In de noordwestelijke hoek van het Deense eiland Sjælland ligt de regio Odsherred. Dat zou je enigszins vrij kunnen vertalen als ‘schierland’. Het gebied loopt uit in een langgerekte landtong die van Sjælland naar de neus aan de oostkust van Jutland wijst.
Nu is Sjælland in vergelijking met de rest van Denemarken nogal volgebouwd. Kopenhagen en zijn invloedssfeer nemen bijna het halve eiland in beslag en grote delen van de kust zijn bezet door zomerhuisjes. In Denemarken zijn dat rechthoekige gebouwtjes op rechthoekige percelen met rechte wegen ertussen. Dit is waar de drang van de stedeling naar de vrijheid toe leidt, zou een cynicus opmerken. Ik ben geen cynicus, ik begrijp die Denen wel.
Ook Odsherred is niet van zomerhuisjes verschoond gebleven. Toch is in deze uithoek nog redelijk veel bewaard van het typisch Deense landschap: glooiende heuvels, plukjes bomen waaruit hier en daar een wit kerktorentje met een rood zadeldak te voorschijn piept, het land dat in de zomer goud kleurt van het graan, in de verte een baai met de intens blauwe zee. Ja, het lijkt de Mediterranée wel, maar de zee kan echt zo blauw zijn in het noorden.
Kennelijk was het ook een kleine honderd jaar geleden al nodig de landelijkheid niet al te dicht bij Kopenhagen te zoeken. In de jaren twintig van de vorige eeuw trok een groepje kunstenaars naar Odsherred, eerst alleen voor de zomermaanden, later permanent. Een schilder met de prachtige naam Sigurd Swane bouwde een huis met uitzicht op de Lammefjord. Zijn collega’s Viggo Rørup en Karl Bovin vestigden zich op de hellingen van de hoogste heuvel van de streek, de Vejrhøj. Ze schilderden het heldere licht op de velden, de bossen en de zee, en ze schilderden elkaar. En zoals dat gaat met kunstenaarskolonies: sommigen trokken na een paar jaar verder, op zoek naar nieuwe inspiratie, anderen bleven in Odsherred tot hun dood. Viggo Rørup overleed er in 1971, Sigurd Swane in 1973.
De schilders van Odsherred zijn nu zo goed als vergeten. In het museum in Asnæs zijn enkele zalen gewijd aan hun werk, maar in de lokale kunsthandel en op veilingen zijn voor een paar honderd euro schilderijen van hen te vinden van vergelijkbare kwaliteit. De oorzaak is natuurlijk dat ze hopeloos ouderwets waren.
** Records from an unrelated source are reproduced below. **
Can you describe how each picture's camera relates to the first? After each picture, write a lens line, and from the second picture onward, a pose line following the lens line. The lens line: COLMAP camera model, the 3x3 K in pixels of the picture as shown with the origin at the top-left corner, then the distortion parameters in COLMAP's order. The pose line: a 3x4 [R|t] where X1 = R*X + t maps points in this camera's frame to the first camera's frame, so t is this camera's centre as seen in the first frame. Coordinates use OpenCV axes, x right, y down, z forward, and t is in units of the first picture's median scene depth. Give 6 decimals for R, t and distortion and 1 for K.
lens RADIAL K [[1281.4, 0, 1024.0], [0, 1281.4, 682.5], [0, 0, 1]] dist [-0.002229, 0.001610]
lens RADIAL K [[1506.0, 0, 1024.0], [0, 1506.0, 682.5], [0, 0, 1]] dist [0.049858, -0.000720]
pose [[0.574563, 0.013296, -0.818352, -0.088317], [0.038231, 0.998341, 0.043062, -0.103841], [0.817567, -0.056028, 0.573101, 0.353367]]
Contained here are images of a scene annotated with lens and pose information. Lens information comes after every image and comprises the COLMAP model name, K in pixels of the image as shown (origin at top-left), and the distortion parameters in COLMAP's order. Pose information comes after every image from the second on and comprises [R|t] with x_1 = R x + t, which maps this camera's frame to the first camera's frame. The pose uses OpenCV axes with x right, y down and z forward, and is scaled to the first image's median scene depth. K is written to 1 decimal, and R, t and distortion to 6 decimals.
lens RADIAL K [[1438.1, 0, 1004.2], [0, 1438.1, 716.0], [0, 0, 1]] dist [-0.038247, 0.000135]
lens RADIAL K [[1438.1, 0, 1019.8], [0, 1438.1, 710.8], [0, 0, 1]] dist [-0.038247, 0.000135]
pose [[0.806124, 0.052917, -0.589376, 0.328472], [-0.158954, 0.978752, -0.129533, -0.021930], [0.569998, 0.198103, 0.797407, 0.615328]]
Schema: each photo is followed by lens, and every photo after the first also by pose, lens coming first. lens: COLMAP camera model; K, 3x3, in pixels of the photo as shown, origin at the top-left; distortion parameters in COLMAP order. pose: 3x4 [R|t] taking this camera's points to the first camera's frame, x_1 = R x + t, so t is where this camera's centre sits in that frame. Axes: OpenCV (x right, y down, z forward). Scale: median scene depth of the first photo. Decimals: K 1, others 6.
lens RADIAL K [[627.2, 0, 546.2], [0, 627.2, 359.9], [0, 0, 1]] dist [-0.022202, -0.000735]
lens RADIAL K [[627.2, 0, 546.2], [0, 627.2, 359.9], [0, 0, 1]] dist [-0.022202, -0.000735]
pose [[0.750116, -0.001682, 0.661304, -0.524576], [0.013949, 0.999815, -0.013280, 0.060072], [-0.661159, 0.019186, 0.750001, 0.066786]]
Terwijl heel Europa bezig was met expressionistische, kubistische, constructivistische, suprematistische, futuristische en surrealistische experimenten, bleven deze heren hardnekkig vasthouden aan een negentiende-eeuwse, in essentie impressionistische manier van schilderen. Een vleugje Monet, een vleugje Cézanne en misschien net iets meer stilering of een net iets gewaagder kleurgebruik om te laten zien dat ze toch wel een tikje van de laatste ontwikkelingen hadden meegekregen. Niets-aan-de-hand-schilderijtjes, zou je kunnen zeggen. Ja, maar sommige ervan zijn wel heel mooi.
Ik heb dan ook zelf zo’n schilderijtje aangeschaft. Het is van Viggo Rørup en stelt een weids uitzicht voor. Het moet april of mei zijn. De bomen zijn al groen, het land is net wakker geworden uit een lange winterslaap. Er drijven witte wolkjes in de lucht. Daartussen zie je diepblauw dat naar de horizon toe steeds lichter wordt. Vlot en trefzeker is het geschilderd. Lange, liggende verfstreken geven ritme aan het landschap en het bleke noordelijke voorjaarslicht is prachtig gevangen. Maar dat is niet alles. De stilte en de uitgestrektheid waarmee dit landschap voor je ligt geven het iets onaanraakbaars. Ja, onder Rørups handen worden de lieflijke Deense heuvels waarachtig een klein beetje groots. Wie dat voor elkaar krijgt, die kan schilderen.